↓

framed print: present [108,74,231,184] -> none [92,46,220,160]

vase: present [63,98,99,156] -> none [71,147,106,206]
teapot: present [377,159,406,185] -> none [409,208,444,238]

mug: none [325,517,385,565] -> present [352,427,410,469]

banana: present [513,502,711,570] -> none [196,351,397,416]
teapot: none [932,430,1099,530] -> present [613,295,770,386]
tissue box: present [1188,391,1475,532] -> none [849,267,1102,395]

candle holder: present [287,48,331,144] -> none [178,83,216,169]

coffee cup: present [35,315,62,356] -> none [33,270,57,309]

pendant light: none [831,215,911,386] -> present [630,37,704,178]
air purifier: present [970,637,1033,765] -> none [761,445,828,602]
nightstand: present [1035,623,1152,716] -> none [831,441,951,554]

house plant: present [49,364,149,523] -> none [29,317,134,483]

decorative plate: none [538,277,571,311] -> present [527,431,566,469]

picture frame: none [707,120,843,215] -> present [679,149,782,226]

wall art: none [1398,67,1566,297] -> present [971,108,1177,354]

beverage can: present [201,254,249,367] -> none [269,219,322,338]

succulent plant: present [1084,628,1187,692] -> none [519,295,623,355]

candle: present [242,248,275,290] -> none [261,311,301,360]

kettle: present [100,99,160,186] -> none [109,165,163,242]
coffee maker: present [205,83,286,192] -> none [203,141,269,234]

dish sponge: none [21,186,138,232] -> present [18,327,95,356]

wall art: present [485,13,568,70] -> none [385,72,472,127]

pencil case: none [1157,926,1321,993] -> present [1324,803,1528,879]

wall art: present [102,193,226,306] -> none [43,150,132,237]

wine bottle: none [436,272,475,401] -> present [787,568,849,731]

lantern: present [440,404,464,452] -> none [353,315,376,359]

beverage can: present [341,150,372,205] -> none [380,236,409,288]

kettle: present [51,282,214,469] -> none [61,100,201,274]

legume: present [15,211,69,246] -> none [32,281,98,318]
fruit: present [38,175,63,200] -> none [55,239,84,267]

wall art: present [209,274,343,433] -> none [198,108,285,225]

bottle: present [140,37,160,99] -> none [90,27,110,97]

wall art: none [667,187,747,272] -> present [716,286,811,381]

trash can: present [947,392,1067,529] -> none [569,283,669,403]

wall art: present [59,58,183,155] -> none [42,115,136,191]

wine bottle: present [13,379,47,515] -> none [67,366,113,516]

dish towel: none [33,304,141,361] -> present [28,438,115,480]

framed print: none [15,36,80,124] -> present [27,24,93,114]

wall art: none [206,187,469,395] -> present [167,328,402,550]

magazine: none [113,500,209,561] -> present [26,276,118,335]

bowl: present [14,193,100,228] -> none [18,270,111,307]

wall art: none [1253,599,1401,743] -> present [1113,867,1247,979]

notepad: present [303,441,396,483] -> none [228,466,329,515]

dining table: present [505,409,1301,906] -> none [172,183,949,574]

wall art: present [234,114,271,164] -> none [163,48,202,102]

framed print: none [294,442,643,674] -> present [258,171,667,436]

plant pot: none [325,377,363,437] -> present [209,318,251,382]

↑

- [To do] Go through the records above and count the lines with the word "kettle" in them. Answer with the number only.

- [Output for this exercise] 2